[Stored data entries]
++++

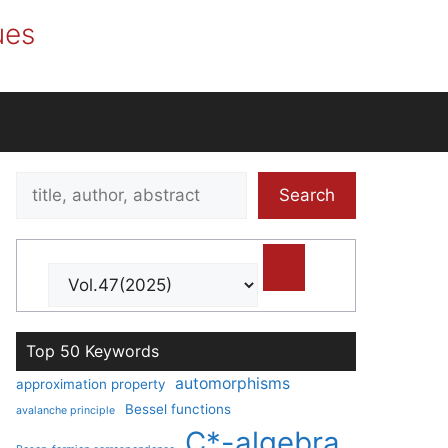
ues
Search
Search
title,
author,
abstract
Top 50 Keywords
automorphisms
approximation property
Bessel functions
avalanche principle
C*-algebra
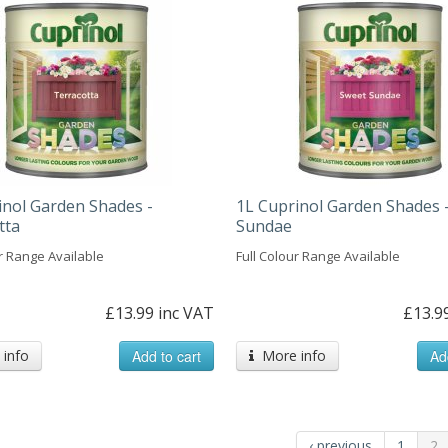
inol Garden Shades -
1L Cuprinol Garden Shades 
tta
Sundae
ur Range Available
Full Colour Range Available
£13.99 inc VAT
£13.9
info
Add to cart
More info
Ad
‹ previous
1
2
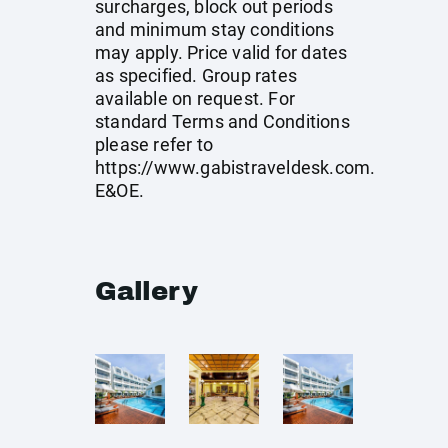
surcharges, block out periods
and minimum stay conditions
may apply. Price valid for dates
as specified. Group rates
available on request. For
standard Terms and Conditions
please refer to
https://www.gabistraveldesk.com
.
E&OE.
Gallery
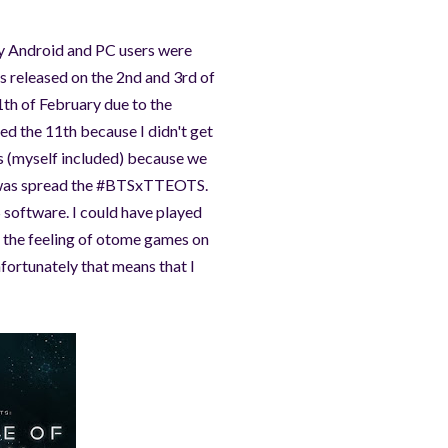
nly Android and PC users were
s released on the 2nd and 3rd of
1th of February due to the
ed the 11th because I didn't get
ers (myself included) because we
do was spread the #BTSxTTEOTS.
 software. I could have played
ke the feeling of otome games on
nfortunately that means that I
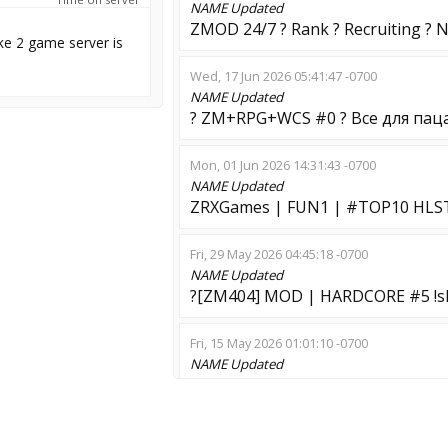
NAME
Updated
ZMOD 24/7 ? Rank ? Recruiting ? 
ke 2 game server is
Wed, 17 Jun 2026 05:41:47 -0700
NAME
Updated
? ZM+RPG+WCS #0 ? Все для пац
Mon, 01 Jun 2026 14:31:43 -0700
NAME
Updated
ZRXGames | FUN1 | #TOP10 HL
Fri, 29 May 2026 04:45:18 -0700
NAME
Updated
?[ZM404] MOD | HARDCORE #5 !sk
Fri, 15 May 2026 01:01:10 -0700
NAME
Updated
HL3: Infection Mod !extra
Wed, 06 May 2026 23:18:41 -0700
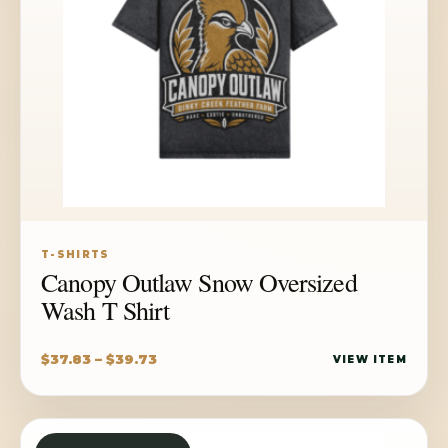
T-SHIRTS
Canopy Outlaw Snow Oversized
Wash T Shirt
Price
$
37.83
–
$
39.73
VIEW ITEM
range:
$37.83
through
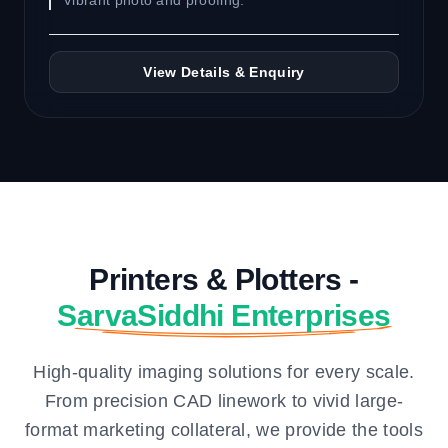
Vibrant photo and proofing.
View Details & Enquiry
Printers & Plotters -
SarvaSiddhi Enterprises
High-quality imaging solutions for every scale.
From precision CAD linework to vivid large-
format marketing collateral, we provide the tools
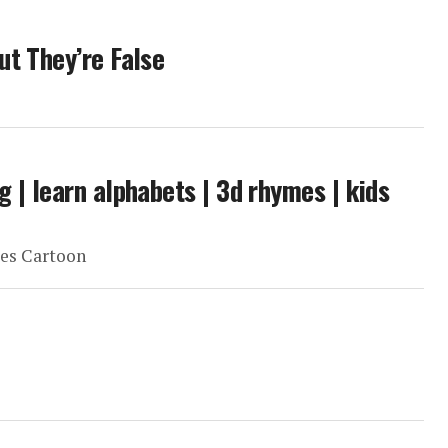
ut They’re False
g | learn alphabets | 3d rhymes | kids
es Cartoon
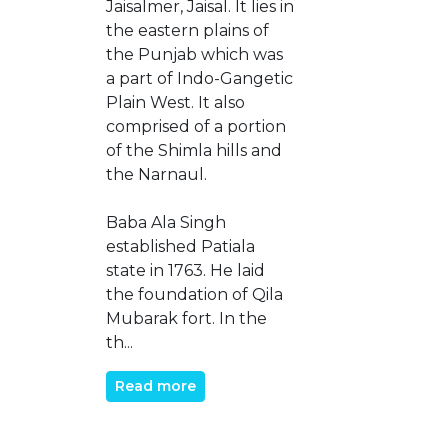
Jaisalmer, Jaisal. It lies in
the eastern plains of
the Punjab which was
a part of Indo-Gangetic
Plain West. It also
comprised of a portion
of the Shimla hills and
the Narnaul.
Baba Ala Singh
established Patiala
state in 1763. He laid
the foundation of Qila
Mubarak fort. In the
th...
Read more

++++

__Aim of the exercise__: State how many lines in the rows above contain the string "Shades", matching case exactly. Reply with the number only.

__Answer to this problem__: 2